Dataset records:
»»

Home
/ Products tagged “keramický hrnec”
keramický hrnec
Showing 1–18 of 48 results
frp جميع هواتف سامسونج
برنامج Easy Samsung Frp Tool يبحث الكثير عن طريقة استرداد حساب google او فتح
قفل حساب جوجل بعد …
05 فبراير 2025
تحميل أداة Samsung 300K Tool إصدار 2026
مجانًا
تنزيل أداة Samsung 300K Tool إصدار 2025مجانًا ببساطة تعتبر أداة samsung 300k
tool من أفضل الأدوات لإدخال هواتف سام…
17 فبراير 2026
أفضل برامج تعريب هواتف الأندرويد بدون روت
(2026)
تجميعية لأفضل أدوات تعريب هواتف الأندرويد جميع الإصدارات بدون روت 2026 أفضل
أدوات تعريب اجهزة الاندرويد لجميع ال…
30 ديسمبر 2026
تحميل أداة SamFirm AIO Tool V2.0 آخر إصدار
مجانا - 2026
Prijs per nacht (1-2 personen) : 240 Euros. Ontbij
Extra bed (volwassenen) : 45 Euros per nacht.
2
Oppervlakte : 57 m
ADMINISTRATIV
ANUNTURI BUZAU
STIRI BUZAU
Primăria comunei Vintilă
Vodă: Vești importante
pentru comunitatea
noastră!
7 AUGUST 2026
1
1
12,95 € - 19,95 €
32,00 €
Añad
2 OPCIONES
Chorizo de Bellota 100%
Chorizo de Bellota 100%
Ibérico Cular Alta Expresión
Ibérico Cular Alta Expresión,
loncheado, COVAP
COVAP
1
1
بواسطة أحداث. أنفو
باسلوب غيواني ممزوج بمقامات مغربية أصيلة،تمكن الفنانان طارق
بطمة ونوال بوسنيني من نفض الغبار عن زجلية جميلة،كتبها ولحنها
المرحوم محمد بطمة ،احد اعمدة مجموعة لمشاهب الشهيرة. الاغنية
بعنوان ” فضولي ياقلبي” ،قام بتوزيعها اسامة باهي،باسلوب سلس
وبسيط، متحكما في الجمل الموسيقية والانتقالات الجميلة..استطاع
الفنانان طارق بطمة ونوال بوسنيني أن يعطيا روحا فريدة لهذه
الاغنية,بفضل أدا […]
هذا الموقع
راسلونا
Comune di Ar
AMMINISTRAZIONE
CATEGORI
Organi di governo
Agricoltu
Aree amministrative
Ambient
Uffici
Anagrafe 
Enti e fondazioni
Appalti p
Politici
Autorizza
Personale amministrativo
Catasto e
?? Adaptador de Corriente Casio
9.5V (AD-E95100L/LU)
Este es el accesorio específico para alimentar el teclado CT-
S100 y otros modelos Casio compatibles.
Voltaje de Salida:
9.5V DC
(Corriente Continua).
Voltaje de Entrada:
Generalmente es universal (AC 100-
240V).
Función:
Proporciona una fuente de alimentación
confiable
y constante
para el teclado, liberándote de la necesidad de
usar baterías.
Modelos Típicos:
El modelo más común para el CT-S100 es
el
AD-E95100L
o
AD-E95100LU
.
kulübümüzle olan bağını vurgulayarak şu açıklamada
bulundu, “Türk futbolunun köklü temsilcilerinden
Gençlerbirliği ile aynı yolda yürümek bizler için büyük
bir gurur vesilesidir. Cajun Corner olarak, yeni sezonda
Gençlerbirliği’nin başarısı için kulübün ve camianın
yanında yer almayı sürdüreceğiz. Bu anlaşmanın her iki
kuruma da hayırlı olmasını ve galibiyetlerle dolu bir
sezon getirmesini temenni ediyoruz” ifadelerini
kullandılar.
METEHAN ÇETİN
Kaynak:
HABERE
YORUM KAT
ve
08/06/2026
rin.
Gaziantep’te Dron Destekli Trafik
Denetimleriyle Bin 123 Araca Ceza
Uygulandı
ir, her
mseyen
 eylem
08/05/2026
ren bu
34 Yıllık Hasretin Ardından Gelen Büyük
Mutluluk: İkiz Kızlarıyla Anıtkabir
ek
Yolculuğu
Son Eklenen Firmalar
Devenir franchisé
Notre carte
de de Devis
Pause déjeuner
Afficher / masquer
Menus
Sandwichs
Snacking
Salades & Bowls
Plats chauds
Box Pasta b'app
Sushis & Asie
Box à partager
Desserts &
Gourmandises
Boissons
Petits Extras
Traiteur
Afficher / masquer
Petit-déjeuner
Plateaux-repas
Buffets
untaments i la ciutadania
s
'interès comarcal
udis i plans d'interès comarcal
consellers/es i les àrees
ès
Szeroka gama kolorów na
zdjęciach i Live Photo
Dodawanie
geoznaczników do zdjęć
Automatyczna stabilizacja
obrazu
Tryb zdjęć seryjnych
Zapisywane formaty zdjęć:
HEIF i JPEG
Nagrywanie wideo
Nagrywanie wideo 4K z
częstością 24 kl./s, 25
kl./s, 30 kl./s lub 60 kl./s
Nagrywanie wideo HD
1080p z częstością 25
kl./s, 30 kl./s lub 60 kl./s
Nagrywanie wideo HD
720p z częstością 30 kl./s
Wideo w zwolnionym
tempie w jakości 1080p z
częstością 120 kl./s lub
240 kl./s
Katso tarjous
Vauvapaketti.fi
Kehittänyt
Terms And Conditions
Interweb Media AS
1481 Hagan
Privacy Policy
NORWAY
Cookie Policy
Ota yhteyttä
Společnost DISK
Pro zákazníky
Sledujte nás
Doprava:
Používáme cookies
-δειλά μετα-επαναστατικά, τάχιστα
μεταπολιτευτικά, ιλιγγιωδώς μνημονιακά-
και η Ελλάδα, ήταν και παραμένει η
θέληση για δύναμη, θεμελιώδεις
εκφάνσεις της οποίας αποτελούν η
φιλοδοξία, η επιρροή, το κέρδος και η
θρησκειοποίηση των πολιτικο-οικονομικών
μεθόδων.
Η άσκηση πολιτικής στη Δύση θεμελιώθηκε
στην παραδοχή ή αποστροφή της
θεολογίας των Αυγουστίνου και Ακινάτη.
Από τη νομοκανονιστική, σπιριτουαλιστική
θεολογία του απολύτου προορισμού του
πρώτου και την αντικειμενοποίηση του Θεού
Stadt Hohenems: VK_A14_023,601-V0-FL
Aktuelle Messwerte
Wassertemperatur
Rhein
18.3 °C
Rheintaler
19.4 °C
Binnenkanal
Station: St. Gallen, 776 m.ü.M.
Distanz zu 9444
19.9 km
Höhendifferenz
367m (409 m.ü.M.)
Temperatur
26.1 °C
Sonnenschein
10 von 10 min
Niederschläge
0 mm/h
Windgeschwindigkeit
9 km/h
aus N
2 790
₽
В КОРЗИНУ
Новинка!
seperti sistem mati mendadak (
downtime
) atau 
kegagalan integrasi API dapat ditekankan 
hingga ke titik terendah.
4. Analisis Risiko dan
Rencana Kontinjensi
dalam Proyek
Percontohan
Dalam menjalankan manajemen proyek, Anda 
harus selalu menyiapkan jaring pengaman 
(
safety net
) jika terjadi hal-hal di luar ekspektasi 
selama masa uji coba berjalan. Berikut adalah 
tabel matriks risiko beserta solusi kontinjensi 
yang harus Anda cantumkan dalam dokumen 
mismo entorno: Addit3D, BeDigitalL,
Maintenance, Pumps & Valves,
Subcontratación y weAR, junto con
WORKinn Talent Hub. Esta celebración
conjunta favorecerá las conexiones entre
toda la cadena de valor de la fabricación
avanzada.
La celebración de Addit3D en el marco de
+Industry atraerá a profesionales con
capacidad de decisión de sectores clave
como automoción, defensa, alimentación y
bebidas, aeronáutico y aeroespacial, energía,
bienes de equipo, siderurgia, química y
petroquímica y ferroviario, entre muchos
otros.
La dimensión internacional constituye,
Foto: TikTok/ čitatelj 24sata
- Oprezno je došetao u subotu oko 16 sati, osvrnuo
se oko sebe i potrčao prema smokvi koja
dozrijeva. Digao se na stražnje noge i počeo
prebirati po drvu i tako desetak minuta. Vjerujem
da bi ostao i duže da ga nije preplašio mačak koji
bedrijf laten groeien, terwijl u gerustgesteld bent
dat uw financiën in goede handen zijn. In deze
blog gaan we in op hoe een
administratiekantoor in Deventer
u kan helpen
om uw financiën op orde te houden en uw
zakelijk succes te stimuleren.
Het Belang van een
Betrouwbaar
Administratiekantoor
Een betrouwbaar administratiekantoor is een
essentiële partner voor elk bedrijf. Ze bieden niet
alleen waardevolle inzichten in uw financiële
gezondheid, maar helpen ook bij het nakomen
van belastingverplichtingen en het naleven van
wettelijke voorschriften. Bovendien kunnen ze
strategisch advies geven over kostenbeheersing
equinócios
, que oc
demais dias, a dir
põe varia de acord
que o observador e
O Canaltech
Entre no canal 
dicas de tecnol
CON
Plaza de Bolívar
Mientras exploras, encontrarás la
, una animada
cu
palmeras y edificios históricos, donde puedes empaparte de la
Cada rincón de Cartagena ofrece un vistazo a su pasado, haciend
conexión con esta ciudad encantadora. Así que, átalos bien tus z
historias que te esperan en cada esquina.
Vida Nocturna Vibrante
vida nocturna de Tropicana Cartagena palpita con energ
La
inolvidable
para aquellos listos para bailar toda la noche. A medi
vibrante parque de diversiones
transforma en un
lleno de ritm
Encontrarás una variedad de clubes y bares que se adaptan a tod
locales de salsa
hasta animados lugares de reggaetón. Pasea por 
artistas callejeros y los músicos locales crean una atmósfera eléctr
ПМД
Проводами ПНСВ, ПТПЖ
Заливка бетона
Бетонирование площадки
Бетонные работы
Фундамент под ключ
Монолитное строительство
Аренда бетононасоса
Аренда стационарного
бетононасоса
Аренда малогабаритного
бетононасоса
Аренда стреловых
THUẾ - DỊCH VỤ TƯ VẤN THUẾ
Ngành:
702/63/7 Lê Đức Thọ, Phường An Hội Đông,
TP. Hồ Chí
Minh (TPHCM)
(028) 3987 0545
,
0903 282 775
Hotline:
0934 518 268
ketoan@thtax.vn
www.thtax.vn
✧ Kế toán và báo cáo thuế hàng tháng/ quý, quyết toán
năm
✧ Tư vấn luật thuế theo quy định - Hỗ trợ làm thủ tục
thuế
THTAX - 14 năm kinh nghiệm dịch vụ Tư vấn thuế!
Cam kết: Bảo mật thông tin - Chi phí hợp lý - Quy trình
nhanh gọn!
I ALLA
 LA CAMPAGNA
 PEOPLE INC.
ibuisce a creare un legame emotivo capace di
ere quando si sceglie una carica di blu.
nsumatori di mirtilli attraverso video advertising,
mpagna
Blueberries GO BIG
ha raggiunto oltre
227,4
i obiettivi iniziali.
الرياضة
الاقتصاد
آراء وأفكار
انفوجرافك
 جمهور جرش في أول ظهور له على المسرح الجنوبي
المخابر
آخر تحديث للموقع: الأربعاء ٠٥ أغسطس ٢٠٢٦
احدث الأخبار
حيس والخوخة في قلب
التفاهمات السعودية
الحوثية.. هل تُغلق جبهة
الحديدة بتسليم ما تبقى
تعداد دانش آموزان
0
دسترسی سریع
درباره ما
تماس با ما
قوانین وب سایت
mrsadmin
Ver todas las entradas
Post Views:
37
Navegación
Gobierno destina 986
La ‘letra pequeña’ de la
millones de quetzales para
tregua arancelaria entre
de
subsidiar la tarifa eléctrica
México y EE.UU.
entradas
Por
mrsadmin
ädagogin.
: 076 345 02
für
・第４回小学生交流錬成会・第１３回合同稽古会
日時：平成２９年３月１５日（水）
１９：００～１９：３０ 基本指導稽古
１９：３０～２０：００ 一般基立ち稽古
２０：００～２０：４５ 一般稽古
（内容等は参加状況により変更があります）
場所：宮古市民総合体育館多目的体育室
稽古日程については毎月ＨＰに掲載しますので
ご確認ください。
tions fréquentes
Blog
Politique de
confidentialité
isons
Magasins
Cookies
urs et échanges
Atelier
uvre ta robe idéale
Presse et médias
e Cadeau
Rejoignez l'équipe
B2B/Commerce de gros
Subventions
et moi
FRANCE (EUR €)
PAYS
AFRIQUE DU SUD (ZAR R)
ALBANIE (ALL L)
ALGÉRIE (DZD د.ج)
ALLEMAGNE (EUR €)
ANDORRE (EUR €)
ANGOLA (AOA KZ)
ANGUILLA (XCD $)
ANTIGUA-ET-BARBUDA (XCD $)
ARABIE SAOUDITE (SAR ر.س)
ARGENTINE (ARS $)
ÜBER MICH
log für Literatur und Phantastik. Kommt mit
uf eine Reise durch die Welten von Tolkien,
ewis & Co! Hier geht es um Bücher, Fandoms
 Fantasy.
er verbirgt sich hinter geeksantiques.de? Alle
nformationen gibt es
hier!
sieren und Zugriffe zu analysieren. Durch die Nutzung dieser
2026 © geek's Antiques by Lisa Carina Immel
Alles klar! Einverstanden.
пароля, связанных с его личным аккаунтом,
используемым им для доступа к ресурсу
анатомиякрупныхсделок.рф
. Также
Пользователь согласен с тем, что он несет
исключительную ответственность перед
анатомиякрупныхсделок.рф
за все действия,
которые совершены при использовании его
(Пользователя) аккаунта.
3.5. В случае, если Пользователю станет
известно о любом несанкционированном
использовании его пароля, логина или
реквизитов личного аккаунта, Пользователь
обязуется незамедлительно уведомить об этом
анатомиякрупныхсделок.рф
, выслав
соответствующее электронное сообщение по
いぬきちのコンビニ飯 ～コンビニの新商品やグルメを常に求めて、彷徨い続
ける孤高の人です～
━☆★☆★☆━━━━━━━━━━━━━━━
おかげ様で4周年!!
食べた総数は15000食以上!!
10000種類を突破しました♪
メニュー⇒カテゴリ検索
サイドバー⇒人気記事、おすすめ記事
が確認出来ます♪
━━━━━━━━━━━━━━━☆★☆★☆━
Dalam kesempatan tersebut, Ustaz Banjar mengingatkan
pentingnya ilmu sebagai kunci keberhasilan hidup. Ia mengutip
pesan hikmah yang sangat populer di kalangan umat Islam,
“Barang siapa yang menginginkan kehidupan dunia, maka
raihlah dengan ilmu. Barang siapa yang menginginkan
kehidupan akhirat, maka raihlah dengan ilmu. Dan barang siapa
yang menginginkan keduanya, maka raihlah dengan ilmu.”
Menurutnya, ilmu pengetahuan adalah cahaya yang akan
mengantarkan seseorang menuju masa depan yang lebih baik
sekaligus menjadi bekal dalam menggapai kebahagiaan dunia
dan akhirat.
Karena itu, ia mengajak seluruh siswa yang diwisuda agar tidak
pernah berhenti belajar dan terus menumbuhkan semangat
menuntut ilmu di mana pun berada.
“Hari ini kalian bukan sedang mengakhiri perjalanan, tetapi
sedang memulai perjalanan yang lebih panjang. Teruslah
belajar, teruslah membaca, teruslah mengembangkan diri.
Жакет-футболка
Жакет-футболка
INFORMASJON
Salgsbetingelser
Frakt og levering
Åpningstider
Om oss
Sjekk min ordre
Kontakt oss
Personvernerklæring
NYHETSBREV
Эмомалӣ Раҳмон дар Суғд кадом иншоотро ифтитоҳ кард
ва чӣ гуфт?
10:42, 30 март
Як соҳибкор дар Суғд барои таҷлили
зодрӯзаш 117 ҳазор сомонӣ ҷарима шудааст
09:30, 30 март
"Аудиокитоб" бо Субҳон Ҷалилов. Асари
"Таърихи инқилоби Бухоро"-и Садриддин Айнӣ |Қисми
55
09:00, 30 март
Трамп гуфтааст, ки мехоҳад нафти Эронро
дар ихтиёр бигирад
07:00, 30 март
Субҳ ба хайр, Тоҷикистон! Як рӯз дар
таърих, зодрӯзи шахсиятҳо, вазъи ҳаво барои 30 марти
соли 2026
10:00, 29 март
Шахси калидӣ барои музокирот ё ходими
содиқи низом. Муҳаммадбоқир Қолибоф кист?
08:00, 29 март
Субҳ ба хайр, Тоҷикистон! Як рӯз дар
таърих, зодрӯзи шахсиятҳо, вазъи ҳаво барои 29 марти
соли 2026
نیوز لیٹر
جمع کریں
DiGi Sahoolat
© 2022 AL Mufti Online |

««

- _ABOUT THIS TASK_: Put everything from the start of the listing down to the line containing "30 ديسمبر 2026", both ends included, into a JSON list of strings with one string per line, leaving out blank lines.

- _ANSWER TO THIS PROBLEM_:
[
  "Home",
  "/ Products tagged “keramický hrnec”",
  "keramický hrnec",
  "Showing 1–18 of 48 results",
  "frp جميع هواتف سامسونج",
  "برنامج Easy Samsung Frp Tool يبحث الكثير عن طريقة استرداد حساب google او فتح",
  "قفل حساب جوجل بعد …",
  "05 فبراير 2025",
  "تحميل أداة Samsung 300K Tool إصدار 2026",
  "مجانًا",
  "تنزيل أداة Samsung 300K Tool إصدار 2025مجانًا ببساطة تعتبر أداة samsung 300k",
  "tool من أفضل الأدوات لإدخال هواتف سام…",
  "17 فبراير 2026",
  "أفضل برامج تعريب هواتف الأندرويد بدون روت",
  "(2026)",
  "تجميعية لأفضل أدوات تعريب هواتف الأندرويد جميع الإصدارات بدون روت 2026 أفضل",
  "أدوات تعريب اجهزة الاندرويد لجميع ال…",
  "30 ديسمبر 2026"
]